* Written task *
For each line of the data below that holds "Twitter", copy the line.

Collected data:
· · · · ·
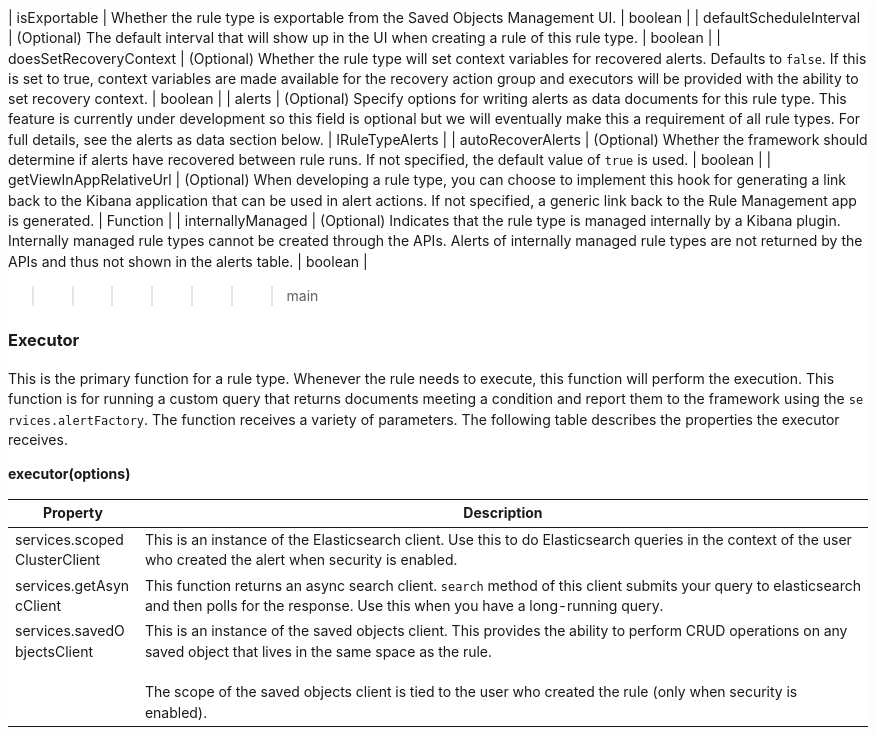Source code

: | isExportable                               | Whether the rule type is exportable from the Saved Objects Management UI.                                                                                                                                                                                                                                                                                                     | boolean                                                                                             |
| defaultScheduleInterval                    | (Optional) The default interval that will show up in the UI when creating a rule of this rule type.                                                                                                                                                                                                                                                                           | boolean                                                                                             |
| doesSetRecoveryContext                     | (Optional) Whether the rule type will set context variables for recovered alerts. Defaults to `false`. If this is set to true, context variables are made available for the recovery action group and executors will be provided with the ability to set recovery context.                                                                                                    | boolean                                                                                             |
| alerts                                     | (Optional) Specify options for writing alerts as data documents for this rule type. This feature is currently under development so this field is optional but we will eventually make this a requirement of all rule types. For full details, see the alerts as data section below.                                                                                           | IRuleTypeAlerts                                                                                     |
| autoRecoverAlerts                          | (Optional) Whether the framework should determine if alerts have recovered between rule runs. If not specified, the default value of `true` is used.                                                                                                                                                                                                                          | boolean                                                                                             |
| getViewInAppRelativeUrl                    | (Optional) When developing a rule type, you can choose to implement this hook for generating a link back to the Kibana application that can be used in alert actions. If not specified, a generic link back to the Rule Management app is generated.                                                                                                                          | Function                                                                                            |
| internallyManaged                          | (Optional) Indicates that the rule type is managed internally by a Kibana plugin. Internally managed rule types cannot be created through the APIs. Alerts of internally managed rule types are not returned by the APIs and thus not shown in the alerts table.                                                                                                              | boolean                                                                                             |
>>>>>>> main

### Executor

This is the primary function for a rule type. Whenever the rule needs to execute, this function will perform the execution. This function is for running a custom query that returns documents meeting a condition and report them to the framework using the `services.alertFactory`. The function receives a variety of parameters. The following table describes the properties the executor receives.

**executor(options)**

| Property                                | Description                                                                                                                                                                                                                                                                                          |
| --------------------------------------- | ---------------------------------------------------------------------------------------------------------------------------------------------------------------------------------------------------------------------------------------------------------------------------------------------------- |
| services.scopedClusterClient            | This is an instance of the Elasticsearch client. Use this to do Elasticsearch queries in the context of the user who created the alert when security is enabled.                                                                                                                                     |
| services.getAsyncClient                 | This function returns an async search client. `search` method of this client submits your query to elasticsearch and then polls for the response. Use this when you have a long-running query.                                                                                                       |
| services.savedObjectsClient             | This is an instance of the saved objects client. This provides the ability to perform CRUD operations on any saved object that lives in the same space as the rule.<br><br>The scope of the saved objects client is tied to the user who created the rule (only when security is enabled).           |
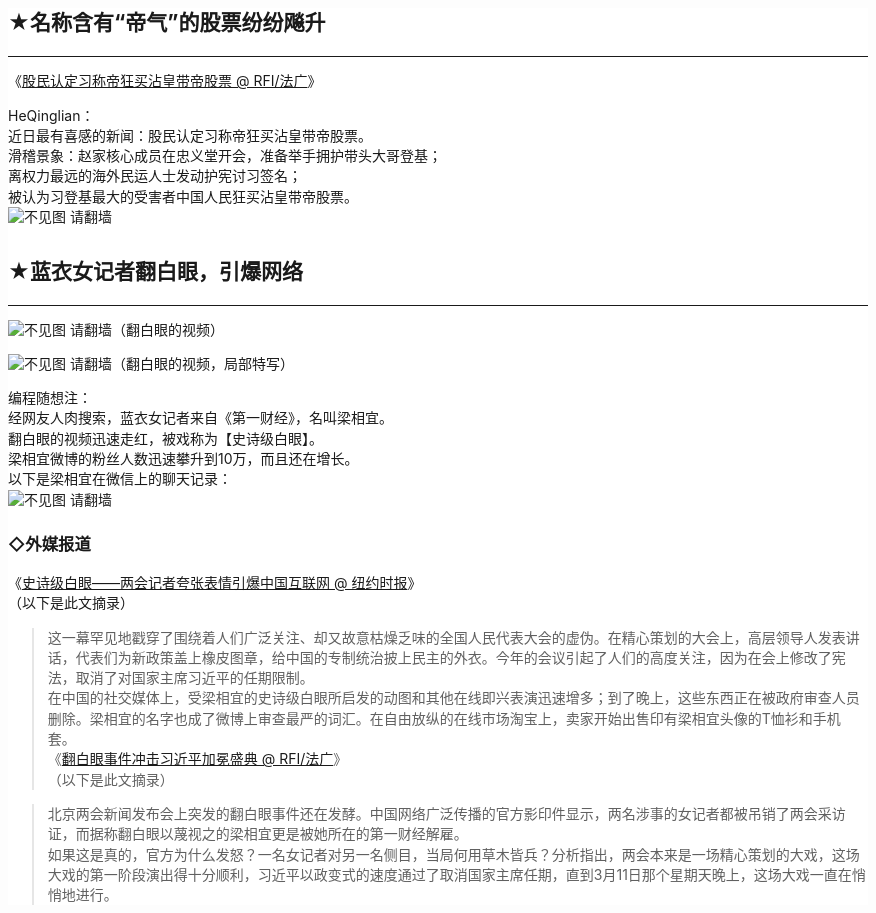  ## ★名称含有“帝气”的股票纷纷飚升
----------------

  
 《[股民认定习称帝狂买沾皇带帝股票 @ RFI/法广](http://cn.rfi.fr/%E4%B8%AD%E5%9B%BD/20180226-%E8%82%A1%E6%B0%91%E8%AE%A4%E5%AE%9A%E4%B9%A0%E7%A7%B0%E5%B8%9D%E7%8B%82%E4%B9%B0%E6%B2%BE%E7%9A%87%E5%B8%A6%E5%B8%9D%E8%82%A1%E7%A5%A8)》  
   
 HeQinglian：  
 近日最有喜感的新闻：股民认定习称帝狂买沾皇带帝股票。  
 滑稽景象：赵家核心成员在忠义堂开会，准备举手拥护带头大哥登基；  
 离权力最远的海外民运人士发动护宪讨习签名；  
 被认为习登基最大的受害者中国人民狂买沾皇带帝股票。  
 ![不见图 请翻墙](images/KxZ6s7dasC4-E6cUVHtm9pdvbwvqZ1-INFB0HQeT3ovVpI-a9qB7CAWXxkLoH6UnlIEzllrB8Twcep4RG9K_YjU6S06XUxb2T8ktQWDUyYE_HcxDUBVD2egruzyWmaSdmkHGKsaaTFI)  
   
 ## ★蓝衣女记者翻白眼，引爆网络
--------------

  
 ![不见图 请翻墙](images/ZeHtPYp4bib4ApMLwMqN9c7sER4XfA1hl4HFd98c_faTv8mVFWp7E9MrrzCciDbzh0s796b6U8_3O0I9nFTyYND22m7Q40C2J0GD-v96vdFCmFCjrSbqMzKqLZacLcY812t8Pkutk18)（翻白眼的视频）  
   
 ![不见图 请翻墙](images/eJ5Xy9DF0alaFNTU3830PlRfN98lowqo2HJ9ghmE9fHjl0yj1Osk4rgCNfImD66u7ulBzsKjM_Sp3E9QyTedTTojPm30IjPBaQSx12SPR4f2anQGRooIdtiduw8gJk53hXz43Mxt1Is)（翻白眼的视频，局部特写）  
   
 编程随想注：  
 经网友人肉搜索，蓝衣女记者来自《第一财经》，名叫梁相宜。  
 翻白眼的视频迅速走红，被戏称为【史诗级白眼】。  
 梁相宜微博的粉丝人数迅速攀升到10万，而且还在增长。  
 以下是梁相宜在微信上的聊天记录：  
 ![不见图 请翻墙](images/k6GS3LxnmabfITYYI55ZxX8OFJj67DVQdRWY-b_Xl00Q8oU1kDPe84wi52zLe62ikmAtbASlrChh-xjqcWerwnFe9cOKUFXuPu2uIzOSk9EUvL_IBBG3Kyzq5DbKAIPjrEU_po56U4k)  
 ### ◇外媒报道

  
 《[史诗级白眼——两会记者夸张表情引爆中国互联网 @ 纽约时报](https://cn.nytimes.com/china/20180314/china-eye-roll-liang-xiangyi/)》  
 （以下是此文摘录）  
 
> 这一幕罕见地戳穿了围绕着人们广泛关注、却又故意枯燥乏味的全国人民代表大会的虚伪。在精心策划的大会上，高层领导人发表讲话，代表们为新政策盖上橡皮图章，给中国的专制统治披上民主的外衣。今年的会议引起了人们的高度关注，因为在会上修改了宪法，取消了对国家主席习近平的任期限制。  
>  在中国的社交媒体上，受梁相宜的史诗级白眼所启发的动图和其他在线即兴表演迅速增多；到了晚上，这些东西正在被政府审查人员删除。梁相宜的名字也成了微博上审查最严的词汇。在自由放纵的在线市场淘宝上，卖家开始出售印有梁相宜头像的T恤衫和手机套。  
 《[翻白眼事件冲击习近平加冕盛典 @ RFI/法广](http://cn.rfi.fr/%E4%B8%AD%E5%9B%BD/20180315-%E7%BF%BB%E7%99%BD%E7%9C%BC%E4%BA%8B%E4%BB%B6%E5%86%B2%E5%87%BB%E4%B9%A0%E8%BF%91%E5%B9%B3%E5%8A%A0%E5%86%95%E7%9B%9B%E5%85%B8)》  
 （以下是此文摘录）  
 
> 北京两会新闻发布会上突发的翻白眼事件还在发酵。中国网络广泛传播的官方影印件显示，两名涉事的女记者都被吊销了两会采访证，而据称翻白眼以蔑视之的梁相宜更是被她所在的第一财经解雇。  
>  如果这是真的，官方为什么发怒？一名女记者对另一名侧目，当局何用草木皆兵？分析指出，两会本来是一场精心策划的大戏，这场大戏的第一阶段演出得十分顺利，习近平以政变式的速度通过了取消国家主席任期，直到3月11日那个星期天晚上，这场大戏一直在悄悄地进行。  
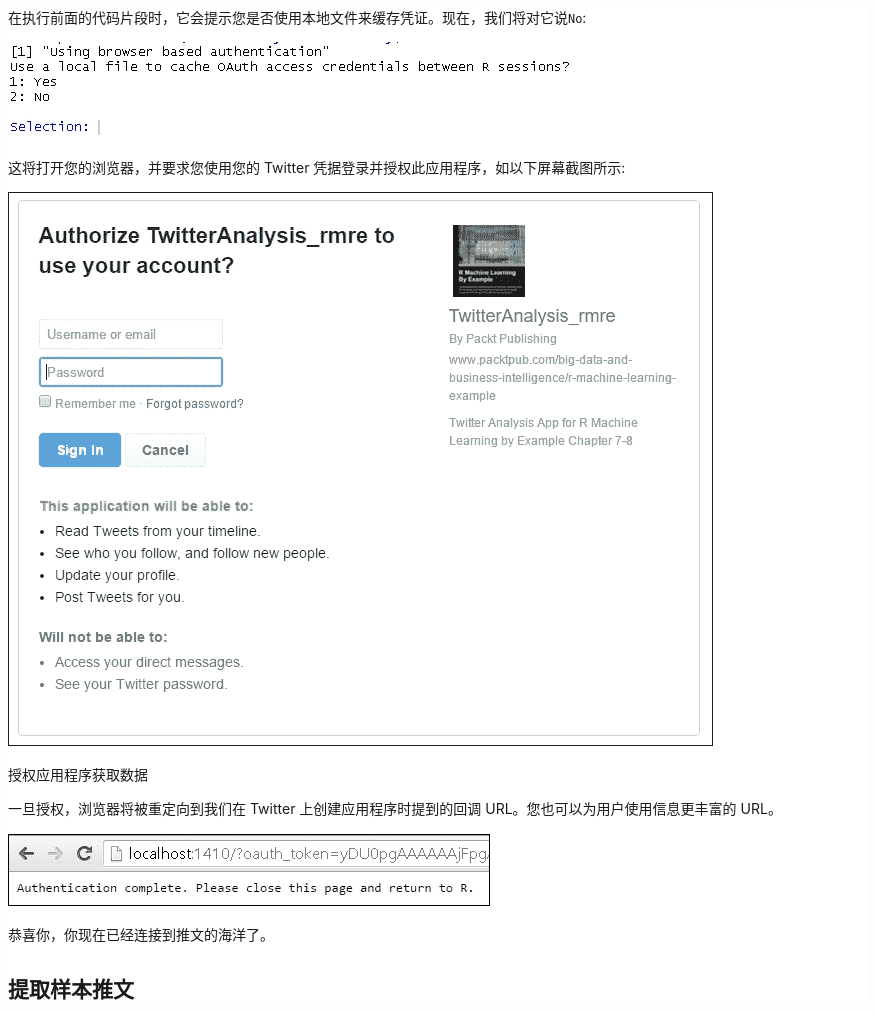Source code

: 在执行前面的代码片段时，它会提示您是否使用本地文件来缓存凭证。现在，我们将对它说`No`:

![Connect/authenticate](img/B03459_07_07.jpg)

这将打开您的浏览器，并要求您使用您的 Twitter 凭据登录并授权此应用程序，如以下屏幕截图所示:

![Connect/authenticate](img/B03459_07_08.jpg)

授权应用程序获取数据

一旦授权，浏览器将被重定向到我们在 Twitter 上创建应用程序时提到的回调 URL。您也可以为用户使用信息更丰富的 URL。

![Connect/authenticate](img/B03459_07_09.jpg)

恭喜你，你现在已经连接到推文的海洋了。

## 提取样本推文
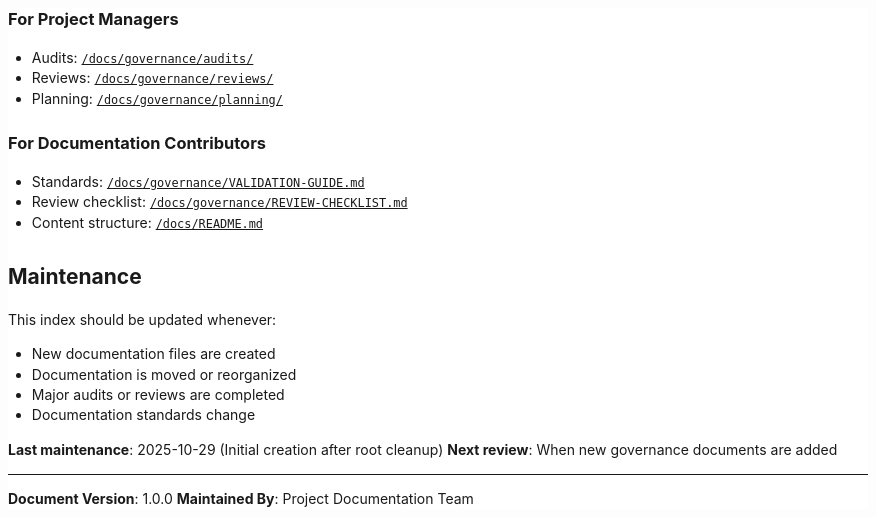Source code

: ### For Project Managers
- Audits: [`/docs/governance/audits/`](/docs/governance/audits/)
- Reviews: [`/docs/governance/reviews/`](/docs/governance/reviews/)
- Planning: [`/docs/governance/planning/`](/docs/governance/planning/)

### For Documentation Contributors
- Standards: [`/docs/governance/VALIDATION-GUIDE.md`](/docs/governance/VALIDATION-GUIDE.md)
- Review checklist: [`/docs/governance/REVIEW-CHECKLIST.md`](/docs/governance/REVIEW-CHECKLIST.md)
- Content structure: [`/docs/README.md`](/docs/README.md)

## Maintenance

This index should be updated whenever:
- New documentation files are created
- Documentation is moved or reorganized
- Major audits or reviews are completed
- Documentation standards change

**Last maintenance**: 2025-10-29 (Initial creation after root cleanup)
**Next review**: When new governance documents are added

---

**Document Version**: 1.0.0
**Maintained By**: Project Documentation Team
· · · · ·
* Task result *
这将打开您的浏览器，并要求您使用您的 Twitter 凭据登录并授权此应用程序，如以下屏幕截图所示:
一旦授权，浏览器将被重定向到我们在 Twitter 上创建应用程序时提到的回调 URL。您也可以为用户使用信息更丰富的 URL。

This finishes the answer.